A widget action is not a side effect the SPA performs. The action is "invoke playbook X with workload Y." The SPA's only local action is "ask the gateway to run the next playbook."

Add a new widget

Five steps, in this order:

1. Write the schema

Add playbooks/widget-contract/<your_widget>.schema.json. Use the existing schemas as templates. The schema must:

  • declare a type constant matching the filename stem,
  • describe data exhaustively (every field, every enum, every nested shape),
  • set additionalProperties: false at every object level.

2. Regenerate the TS types

npm run contracts

This regenerates src/contracts/widgets.ts. Commit both the new schema and the regenerated types.

3. Implement the component

Add src/components/widgets/<YourWidget>.tsx. Import the generated type from src/contracts/widgets. The component must accept data (and actions if applicable) typed against the generated shape. Existing widgets are the style template: Material UI, Emotion for component-scoped styles.

4. Register in the dispatcher

Wire the new component into the dispatch table in src/components/widgets/widgetUtils.tsx keyed by the widget's type string.

5. Add a smoke example + run the harness

Add a minimal example envelope to playbooks/widget-contract/widget_envelope_examples.md (near a similar widget) so the smoke harness exercises it.

Run:

npm run smoke:widgets   # round-trips every example through the dispatcher
npm test                # vitest suite
npm run type-check
npm run lint

If the schema and the component agree, all four pass.

Then have a playbook emit it

The new widget is now renderable. To get it onto the page, a playbook step must produce an envelope of the new type. The typical pattern is a tool: python step that builds the envelope dict, then arcs into append_widget_event which persists it.

The render_widget_chat step in the orchestrator is the example to follow.

Why this contract is load-bearing

The widget contract is the boundary between "domain knowledge" and "rendering knowledge."

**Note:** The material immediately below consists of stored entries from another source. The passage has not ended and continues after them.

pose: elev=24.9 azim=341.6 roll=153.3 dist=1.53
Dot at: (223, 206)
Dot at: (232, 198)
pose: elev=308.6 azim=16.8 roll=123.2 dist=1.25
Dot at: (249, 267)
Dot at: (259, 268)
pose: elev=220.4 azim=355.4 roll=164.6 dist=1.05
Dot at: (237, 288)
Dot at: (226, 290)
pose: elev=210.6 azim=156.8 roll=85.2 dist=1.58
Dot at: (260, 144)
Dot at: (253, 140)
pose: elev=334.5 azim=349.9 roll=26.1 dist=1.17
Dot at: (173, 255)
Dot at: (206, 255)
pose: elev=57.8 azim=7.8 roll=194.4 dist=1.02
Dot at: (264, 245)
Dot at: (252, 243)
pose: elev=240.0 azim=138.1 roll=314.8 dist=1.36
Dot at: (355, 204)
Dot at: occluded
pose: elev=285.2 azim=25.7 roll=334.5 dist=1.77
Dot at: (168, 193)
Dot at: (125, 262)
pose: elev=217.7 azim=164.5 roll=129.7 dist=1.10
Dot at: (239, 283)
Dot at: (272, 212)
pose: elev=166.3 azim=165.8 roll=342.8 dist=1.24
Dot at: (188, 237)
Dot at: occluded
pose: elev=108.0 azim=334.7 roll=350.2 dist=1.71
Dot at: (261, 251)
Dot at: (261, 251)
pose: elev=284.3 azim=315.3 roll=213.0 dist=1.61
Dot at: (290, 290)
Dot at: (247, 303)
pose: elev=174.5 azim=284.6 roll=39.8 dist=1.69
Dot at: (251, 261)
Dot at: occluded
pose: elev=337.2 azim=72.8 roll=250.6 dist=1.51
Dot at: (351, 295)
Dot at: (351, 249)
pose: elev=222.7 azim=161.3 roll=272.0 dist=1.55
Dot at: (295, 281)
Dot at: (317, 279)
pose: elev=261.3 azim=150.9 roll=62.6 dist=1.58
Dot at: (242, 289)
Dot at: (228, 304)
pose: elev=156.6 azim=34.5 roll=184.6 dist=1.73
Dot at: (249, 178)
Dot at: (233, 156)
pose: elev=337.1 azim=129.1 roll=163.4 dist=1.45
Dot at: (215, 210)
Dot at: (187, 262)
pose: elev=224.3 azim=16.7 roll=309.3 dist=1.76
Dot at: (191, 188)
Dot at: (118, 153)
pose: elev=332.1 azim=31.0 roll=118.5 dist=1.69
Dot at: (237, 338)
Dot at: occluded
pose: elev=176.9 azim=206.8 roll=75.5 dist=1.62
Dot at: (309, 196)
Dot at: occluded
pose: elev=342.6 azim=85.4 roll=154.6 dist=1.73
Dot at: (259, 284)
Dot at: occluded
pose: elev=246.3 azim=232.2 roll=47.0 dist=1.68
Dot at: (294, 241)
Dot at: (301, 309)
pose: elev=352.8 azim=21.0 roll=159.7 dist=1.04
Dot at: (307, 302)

  • The playbook author knows what to say to the user. They emit envelopes.
  • The component author knows how to draw it. They render envelopes.

The two sides agree only on the schema. There is no shared domain code, no shared formatting helpers, no shared business logic. This is what lets the SPA shell stay domain-neutral and makes the fork-for-another-domain workflow tractable.